Organic photovoltaic devices have improved dramatically,
and small
molecular systems with simple synthesis such as squaraines are prime
candidates for cost-effective commercialization. Squaraines have a
rich set of excited states, which depend substantially on the morphology
of a bulk heterojunction (BHJ) device active layer. Therefore, squaraines
provide an excellent opportunity to study the influence of active
layer mixing, aggregation, and the cascade of exciton diffusion from
point-of-photoexcitation to point-of-charge generation, which drives
the efficiency of devices. This work provides a focused investigation
into the energy transfer properties of photoexcited charge-transfer
H-aggregates (CT-HA) in squaraines, which are predominantly formed
in squaraine-fullerene BHJ devices. The work explores the relaxation
pathway from CT-HA to charge transfer at the BHJ interface, and explains
the higher device efficiencies previously observed as squaraine/fullerene
mixing increases through chemical modification of the squaraine. Leveraging
transient absorption measurements, we scrutinize the excited state
spectroscopy and kinetics in both neat and PCBM blended thin films
for two squaraines, DBSQ(OH)2, which mixes well with fullerenes,
and DHSQ(OH)2, which tends to phase separate.
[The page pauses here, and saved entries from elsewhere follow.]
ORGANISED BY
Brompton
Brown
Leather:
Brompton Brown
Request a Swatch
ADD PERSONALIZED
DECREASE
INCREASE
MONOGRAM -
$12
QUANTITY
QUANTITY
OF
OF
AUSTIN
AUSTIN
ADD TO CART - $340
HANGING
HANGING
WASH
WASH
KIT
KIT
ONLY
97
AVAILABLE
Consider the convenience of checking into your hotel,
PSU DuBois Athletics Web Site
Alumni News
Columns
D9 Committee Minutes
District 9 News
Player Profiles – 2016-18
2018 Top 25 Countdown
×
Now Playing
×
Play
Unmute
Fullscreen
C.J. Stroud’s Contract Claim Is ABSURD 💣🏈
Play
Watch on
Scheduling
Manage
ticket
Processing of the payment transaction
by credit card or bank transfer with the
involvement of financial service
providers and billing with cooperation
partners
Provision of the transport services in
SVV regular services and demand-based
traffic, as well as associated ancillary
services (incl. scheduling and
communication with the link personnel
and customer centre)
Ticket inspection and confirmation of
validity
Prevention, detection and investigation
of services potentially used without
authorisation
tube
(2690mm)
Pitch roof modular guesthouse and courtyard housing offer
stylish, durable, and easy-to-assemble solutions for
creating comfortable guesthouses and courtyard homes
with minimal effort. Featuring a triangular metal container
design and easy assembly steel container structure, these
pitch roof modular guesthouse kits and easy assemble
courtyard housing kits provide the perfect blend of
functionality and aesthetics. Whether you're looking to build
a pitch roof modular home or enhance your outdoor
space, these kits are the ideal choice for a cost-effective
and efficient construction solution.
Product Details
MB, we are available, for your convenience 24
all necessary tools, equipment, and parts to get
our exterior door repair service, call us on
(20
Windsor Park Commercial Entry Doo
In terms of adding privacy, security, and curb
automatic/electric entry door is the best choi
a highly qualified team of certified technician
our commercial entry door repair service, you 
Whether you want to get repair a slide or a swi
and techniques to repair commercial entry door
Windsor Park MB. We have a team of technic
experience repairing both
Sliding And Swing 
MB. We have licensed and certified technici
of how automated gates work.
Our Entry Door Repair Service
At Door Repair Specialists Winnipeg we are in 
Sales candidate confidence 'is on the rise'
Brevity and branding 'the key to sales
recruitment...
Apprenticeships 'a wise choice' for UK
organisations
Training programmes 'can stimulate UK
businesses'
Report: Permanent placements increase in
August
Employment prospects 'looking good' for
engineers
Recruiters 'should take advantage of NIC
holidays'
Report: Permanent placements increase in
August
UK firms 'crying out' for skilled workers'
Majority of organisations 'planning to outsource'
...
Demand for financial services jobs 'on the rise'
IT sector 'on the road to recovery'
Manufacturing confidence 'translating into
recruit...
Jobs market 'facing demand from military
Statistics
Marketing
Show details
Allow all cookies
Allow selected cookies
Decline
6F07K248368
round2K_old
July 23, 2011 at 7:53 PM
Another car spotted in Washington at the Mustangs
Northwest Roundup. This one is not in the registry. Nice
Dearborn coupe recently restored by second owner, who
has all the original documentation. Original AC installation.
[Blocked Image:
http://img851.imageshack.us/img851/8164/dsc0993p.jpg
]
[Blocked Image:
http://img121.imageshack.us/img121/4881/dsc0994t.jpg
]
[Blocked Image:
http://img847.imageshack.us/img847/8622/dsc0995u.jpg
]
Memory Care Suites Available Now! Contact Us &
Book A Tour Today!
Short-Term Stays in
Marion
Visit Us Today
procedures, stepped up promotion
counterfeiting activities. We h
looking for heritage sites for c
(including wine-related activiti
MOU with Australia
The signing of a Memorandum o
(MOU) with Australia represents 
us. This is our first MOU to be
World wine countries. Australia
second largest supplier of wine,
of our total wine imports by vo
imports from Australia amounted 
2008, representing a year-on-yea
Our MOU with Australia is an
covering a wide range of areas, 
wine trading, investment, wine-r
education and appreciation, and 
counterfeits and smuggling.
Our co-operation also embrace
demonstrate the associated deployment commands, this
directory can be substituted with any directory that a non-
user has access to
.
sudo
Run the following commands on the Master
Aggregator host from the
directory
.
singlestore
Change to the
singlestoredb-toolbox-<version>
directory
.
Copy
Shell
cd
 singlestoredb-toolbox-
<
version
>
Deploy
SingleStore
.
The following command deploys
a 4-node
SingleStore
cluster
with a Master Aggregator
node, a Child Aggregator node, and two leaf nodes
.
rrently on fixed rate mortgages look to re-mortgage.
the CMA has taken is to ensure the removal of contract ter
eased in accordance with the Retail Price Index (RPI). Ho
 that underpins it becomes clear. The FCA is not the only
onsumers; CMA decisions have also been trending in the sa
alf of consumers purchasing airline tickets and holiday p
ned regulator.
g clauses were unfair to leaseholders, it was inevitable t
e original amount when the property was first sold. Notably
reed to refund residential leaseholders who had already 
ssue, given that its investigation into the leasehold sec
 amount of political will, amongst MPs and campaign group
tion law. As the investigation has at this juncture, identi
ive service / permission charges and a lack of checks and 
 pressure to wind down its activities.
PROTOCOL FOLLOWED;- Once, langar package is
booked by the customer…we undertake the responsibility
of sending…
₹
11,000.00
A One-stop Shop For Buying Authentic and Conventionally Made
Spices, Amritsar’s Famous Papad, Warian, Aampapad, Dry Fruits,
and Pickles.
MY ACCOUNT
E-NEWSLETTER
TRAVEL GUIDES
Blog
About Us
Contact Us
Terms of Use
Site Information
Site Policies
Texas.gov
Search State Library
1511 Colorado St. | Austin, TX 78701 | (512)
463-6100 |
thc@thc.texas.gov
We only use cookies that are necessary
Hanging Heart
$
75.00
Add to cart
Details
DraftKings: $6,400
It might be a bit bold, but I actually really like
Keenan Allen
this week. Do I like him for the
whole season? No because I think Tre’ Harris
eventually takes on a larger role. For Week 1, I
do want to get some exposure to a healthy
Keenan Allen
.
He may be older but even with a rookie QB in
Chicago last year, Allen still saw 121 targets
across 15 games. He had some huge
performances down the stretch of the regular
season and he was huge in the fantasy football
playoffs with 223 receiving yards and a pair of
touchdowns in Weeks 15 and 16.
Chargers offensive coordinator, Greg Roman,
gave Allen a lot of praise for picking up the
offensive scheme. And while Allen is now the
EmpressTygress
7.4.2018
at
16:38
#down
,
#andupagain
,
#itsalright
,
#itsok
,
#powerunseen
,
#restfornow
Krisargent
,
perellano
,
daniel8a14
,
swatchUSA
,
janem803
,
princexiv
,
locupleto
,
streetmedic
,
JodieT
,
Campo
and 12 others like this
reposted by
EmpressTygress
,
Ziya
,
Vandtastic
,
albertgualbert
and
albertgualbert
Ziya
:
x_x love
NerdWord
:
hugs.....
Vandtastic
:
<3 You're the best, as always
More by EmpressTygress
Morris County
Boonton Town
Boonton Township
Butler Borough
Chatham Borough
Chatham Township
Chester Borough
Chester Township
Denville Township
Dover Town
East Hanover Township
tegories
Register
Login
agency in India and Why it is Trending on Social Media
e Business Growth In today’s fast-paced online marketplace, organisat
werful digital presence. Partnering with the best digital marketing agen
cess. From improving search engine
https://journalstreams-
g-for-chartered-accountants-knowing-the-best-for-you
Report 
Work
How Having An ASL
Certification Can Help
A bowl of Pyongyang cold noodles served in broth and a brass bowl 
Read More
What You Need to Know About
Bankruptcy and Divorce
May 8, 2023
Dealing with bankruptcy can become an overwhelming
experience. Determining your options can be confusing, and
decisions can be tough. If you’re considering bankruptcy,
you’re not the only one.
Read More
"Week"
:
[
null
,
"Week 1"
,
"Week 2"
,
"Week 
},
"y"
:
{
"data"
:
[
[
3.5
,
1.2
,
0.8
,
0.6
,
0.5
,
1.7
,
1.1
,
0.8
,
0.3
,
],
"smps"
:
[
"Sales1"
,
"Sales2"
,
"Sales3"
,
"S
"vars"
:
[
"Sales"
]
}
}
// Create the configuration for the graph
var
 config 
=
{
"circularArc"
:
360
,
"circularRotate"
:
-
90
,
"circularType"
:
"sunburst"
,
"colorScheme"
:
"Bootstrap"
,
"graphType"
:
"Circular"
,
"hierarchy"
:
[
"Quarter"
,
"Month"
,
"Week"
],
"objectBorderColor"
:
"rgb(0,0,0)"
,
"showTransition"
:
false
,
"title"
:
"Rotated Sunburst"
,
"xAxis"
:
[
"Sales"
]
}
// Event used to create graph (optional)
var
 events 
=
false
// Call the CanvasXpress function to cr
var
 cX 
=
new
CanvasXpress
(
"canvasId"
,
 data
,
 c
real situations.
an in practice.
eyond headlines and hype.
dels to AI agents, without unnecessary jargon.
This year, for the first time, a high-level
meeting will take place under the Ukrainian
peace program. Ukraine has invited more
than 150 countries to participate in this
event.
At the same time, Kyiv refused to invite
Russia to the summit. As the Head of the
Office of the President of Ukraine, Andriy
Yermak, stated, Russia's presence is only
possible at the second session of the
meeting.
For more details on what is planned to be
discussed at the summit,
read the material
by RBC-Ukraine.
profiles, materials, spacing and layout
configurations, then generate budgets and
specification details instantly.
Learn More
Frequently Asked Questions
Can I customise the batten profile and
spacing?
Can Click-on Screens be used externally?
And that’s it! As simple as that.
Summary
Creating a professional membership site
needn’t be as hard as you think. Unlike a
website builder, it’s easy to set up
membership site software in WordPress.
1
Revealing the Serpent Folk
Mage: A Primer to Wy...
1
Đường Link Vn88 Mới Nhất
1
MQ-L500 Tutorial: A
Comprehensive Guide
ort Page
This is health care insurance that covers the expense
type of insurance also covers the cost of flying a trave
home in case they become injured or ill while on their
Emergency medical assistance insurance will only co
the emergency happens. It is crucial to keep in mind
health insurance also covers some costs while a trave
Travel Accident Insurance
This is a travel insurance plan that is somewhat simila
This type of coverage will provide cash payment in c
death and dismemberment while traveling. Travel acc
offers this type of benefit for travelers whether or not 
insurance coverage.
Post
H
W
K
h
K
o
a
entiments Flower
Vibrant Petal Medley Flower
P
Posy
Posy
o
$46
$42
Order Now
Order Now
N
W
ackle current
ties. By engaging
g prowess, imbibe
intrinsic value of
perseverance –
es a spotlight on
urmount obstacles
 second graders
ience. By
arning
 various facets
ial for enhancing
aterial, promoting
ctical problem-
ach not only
Transient
absorption spectroscopic features are assigned to populations of monomer,
dimer H-aggregate and CT-HA. CT-HA states are targeted through excitation
wavelength selection, and subpicosecond spectroscopic changes and
kinetics show the depopulation and repopulation of various excited
states. From these measurements we infer the energy transfer from
the initially photoexcited state across space and through a landscape
with an energy-distribution cascade, and with a Dexter mechanism,
despite the fluorescence suppression of H-aggregation. For all fullerene
BHJ blends, we observe evidence of an excited state complex between
fullerene and squaraine. Specifically, for DBSQ(OH)2 blended
films, the energy transfer to these complexes occurs within 100 fs,
with apparent charge separation occurring some ten times faster than
for DHSQ(OH)2 films, a result which aligns with an observation
of increased efficiency devices as measured in prior work.